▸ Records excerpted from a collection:
▼

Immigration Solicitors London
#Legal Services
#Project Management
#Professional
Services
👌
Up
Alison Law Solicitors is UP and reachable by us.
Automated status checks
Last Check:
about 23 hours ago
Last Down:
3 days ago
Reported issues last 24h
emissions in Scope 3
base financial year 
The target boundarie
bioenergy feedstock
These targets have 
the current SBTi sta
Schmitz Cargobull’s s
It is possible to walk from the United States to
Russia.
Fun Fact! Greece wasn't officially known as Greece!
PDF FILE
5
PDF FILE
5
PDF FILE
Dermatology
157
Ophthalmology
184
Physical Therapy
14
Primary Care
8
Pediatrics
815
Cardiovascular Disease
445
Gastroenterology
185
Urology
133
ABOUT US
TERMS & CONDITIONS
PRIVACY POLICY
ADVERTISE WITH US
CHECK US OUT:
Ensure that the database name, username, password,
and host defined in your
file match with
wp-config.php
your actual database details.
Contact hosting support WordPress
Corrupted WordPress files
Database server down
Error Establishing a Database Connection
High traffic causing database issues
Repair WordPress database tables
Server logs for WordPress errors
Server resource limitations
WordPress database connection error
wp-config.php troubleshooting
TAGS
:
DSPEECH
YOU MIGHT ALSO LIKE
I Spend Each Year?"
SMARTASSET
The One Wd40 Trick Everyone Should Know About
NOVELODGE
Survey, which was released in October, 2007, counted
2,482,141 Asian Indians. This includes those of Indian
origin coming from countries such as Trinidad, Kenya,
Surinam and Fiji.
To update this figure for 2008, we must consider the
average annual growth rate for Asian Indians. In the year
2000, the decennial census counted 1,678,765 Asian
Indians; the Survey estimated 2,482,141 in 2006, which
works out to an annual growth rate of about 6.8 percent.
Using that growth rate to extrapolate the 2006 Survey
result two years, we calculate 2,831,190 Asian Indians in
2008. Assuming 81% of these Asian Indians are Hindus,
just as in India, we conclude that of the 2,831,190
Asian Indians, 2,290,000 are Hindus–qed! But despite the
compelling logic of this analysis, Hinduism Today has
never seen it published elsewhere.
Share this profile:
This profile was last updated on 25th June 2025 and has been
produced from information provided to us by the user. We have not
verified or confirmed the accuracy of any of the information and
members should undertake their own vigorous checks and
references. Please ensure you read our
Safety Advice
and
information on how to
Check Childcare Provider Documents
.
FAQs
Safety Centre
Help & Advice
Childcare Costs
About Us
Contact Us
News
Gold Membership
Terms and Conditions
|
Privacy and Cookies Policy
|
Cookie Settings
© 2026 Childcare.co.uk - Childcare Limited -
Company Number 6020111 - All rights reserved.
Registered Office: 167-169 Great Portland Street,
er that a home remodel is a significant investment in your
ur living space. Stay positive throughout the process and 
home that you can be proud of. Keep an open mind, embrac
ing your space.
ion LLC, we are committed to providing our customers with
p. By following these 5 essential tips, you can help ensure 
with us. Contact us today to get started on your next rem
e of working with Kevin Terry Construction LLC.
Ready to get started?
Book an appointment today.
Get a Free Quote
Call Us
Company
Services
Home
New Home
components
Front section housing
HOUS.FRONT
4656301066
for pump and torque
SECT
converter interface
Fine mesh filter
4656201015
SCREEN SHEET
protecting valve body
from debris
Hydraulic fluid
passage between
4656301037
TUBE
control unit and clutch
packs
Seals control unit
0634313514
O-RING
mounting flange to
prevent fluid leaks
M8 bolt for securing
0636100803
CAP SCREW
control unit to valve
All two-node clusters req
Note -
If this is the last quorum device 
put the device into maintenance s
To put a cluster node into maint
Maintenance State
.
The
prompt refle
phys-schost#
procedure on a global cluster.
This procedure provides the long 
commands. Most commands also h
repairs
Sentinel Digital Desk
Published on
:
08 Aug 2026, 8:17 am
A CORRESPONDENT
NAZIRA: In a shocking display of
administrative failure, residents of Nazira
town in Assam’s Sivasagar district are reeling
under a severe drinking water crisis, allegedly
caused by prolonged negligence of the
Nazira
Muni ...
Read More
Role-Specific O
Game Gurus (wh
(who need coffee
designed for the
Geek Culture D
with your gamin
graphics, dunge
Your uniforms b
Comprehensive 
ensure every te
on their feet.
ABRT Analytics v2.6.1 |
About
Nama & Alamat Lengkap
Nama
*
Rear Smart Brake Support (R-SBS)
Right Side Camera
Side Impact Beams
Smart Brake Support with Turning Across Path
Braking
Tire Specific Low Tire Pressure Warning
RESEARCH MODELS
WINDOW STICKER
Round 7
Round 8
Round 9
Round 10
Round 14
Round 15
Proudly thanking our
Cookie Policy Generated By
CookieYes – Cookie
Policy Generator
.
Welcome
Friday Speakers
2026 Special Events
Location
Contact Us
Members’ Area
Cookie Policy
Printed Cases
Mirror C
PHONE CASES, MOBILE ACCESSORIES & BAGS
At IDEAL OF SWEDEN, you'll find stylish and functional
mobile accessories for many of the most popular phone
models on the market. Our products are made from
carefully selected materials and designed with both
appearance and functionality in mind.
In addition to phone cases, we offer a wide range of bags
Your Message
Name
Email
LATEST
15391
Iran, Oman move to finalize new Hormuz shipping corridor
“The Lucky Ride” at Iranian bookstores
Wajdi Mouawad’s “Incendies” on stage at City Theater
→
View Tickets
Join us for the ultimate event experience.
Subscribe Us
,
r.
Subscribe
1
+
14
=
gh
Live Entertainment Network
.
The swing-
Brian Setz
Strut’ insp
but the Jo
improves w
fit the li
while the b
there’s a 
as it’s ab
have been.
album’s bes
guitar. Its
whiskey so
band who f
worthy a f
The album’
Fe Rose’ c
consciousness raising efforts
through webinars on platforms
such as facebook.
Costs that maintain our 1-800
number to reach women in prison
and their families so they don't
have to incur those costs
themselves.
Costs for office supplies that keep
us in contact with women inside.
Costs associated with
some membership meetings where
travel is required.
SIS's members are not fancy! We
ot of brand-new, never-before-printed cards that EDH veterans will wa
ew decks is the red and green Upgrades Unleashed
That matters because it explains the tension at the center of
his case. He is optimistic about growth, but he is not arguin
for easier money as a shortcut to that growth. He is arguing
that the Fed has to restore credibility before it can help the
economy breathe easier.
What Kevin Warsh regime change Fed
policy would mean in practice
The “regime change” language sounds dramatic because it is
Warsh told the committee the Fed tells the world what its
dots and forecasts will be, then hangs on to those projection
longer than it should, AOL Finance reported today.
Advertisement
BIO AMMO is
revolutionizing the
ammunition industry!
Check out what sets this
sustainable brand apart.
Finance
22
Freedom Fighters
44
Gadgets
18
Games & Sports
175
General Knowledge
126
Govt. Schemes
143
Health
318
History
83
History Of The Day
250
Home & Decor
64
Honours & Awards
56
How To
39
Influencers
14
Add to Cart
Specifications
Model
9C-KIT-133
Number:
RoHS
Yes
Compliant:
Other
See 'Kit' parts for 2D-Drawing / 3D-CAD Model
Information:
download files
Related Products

▲

▸ Instructions to follow:
Consider the entries above and return each line with the string "their".

▸ Reply:
members should undertake their own vigorous checks and
on their feet.
and their families so they don't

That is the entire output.